---------- Task data

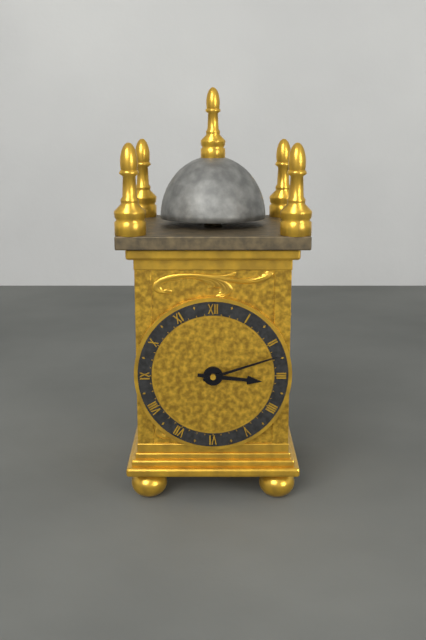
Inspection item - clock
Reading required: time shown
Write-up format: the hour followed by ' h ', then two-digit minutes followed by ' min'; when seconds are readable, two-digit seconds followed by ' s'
3 h 12 min
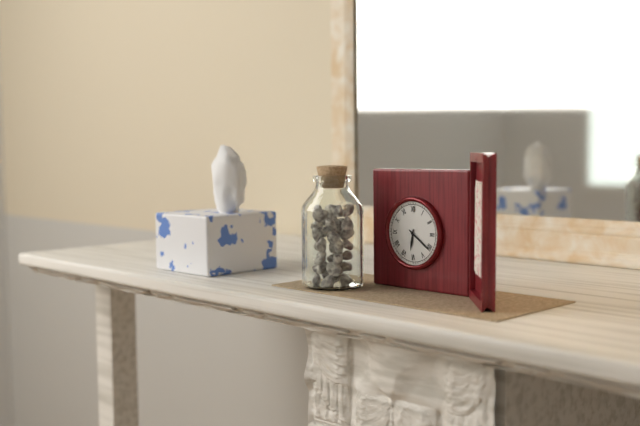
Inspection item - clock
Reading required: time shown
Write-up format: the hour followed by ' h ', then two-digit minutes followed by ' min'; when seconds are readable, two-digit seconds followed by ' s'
6 h 21 min
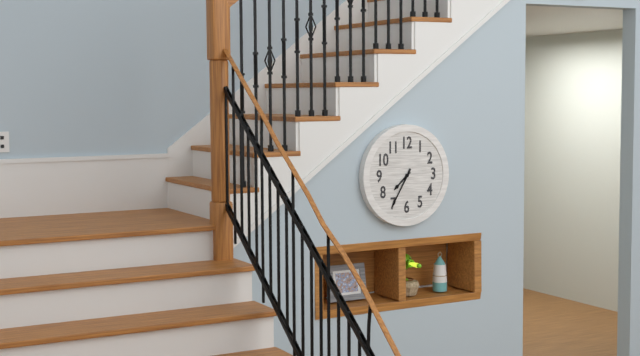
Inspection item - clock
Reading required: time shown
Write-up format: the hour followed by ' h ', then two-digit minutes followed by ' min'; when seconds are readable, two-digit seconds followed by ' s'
7 h 35 min
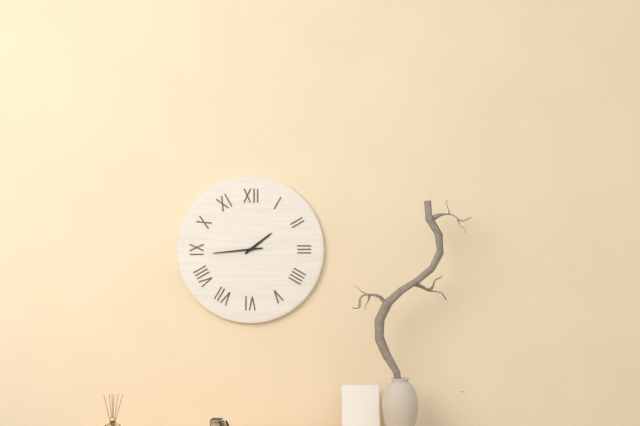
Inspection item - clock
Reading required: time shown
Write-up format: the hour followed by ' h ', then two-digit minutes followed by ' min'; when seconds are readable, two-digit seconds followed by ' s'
1 h 44 min
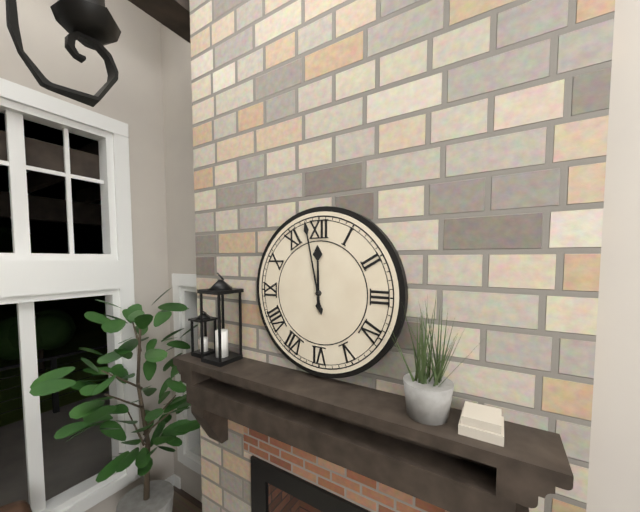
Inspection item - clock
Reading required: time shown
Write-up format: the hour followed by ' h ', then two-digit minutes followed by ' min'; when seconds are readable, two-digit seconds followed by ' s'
11 h 58 min
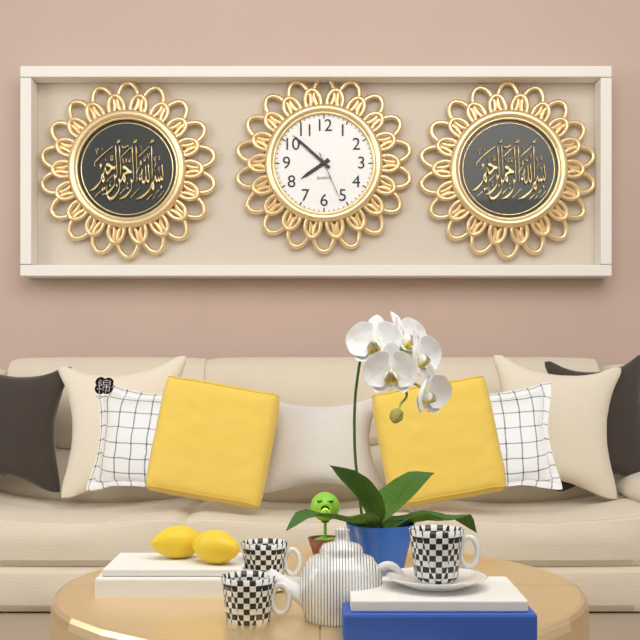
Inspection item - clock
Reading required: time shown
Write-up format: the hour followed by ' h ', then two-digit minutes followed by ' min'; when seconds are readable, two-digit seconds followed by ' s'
7 h 52 min 26 s
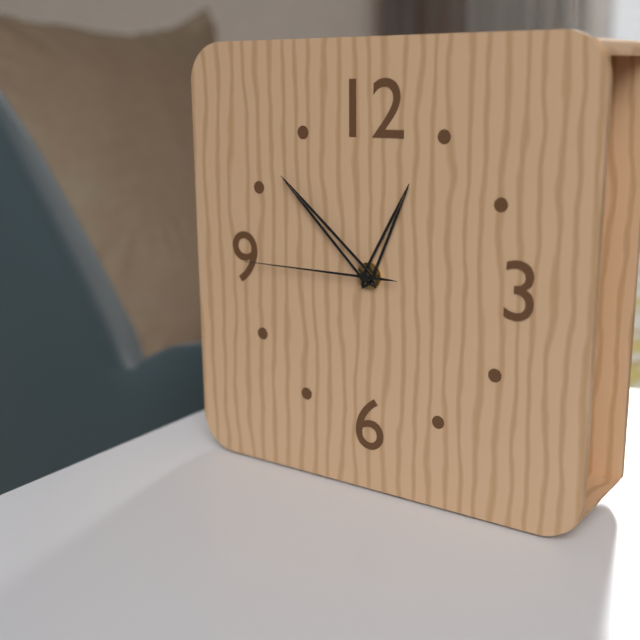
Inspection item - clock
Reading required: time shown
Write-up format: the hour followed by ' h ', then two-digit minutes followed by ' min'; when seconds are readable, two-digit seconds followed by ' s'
12 h 52 min 45 s
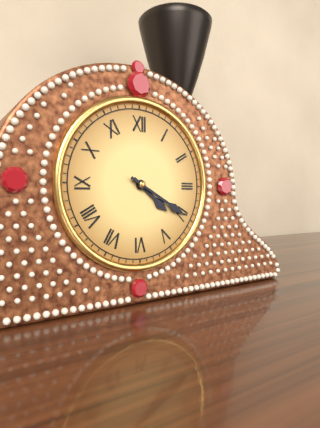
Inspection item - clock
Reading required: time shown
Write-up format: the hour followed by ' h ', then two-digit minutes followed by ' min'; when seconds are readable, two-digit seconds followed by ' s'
4 h 20 min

--------------------

__Exercise requirements__: Copy out all of the data above, swapping "Inspection item" for "Audit item" wherever it appears and keeping every other word the same. Leave the pictures out.

__Written response__:
Audit item - clock
Reading required: time shown
Write-up format: the hour followed by ' h ', then two-digit minutes followed by ' min'; when seconds are readable, two-digit seconds followed by ' s'
3 h 12 min
Audit item - clock
Reading required: time shown
Write-up format: the hour followed by ' h ', then two-digit minutes followed by ' min'; when seconds are readable, two-digit seconds followed by ' s'
6 h 21 min
Audit item - clock
Reading required: time shown
Write-up format: the hour followed by ' h ', then two-digit minutes followed by ' min'; when seconds are readable, two-digit seconds followed by ' s'
7 h 35 min
Audit item - clock
Reading required: time shown
Write-up format: the hour followed by ' h ', then two-digit minutes followed by ' min'; when seconds are readable, two-digit seconds followed by ' s'
1 h 44 min
Audit item - clock
Reading required: time shown
Write-up format: the hour followed by ' h ', then two-digit minutes followed by ' min'; when seconds are readable, two-digit seconds followed by ' s'
11 h 58 min
Audit item - clock
Reading required: time shown
Write-up format: the hour followed by ' h ', then two-digit minutes followed by ' min'; when seconds are readable, two-digit seconds followed by ' s'
7 h 52 min 26 s
Audit item - clock
Reading required: time shown
Write-up format: the hour followed by ' h ', then two-digit minutes followed by ' min'; when seconds are readable, two-digit seconds followed by ' s'
12 h 52 min 45 s
Audit item - clock
Reading required: time shown
Write-up format: the hour followed by ' h ', then two-digit minutes followed by ' min'; when seconds are readable, two-digit seconds followed by ' s'
4 h 20 min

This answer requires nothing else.